Washington: US President-elect Donald Trump’s increasingly strange, unconventional and often provocative Cabinet picks have left even the Republican senators aghast and Washington in shock and disbelief.
Trump’s message is to create awe and outrage and drive the vehicle of fear in full throttle. He touched a new level on November 13, 2024, announcing Florida Republican Matt Gaetz — one of his most zealous agents of disruption, who, like him, was once investigated by the Justice Department — as his pick for Attorney General.
Gaetz lost no time in courting controversy by calling pro-abortion rights activists as ‘fat and ugly’.
The latest selections for Trump’s ‘Make America Great Again’ (MAGA) dream team caused such a stir that they almost overshadowed the pick of Fox News anchor Pete Hegseth to serve as Defense Secretary.
News that Hegseth had been picked to lead the Pentagon rocked Washington the night before the Gaetz pick and sparked similar questions about Trump’s motives. The Fox News star has a military record after serving in Iraq and Afghanistan. But he has little of the deep experience in high-level strategy, international diplomacy and national security that is normally required of those in charge of the planet’s most powerful military.
He, therefore, risks being outmatched on a call with a grizzled Russian or Chinese defence minister if he is called upon to defuse a ‘sudden’ crisis. But Hegseth’s years on Fox demonstrate that he’s highly qualified to lead a culture war inside the Defense Department given his condemnation of diversity programmes, women serving in combat and advocacy for Trump to free service personnel accused of war crimes.
Tulsi Gabbard, the one-time Democratic presidential candidate, who now shares Trump’s belief that the intelligence community has been weaponized against him, will be America’s new top spy if confirmed as Director of national intelligence.
Sources said they are perfectly in tune with Trump’s campaign trail promises and political project. The dismay engulfing establishment elites contrasted with the euphoria rocketing through conservative networks and social media among Trump fans. The President-elect draws political strength from his position as an outsider scourge of the establishment, and if his picks are confirmed by the Senate — a huge if in the case of Gaetz — they will be tasked with his mission of defenestrating government and driving out those Trump sees as enemies.

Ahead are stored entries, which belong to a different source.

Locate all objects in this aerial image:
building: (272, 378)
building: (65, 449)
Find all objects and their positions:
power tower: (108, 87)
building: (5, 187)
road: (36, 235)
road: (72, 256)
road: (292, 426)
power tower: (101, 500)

Trump won the election and has a mandate for change and these and other picks are proof of a President-elect who is increasingly powerful and cares little for the critics who warn his second term poses a threat to the rule of law.
Trump’s short-lived former first-term communications director Anthony Scaramucci told CNN that the President-elect’s personnel selections were purposely meant to “own the liberals.” Paraphrasing Trump’s intent, he added: “‘Let’s pick some triggering people.’ And those are the triggering people.”
Gaetz — who had been under a House Ethics Committee investigation — resigned from Congress on November 13, 2024, in the wake of Trump’s announcement. The committee, which had been probing allegations that he “engaged in sexual misconduct and illicit drug use, accepted improper gifts, dispensed special privileges and favours to individuals with whom he had a personal relationship, and sought to obstruct government investigations of his conduct” — was due to meet this week to vote on releasing a report, potentially as soon as November 15, 2024.
Hegseth, Gaetz and Gabbard pose questions about Trump’s motivations and the direction of his second administration that begins on January 20, 2024, not least because of their professional, ethical or experiential qualities, or lack of them.
Is Trump looking for an attorney general to ensure the administering of fair justice? If so, would he have chosen Gaetz, who had been under investigation? But the President-elect was clear in his announcement of his intent to nominate him: “Few issues in America are more important than ending the partisan weaponization of our Justice System.” Trump’s statement seems to play into his long-term aspiration to find an attorney general who defends him and targets his enemies.
“This is an outrageous pick. There is no way around it,” CNN legal analyst Elie Honig, a former assistant US attorney, said.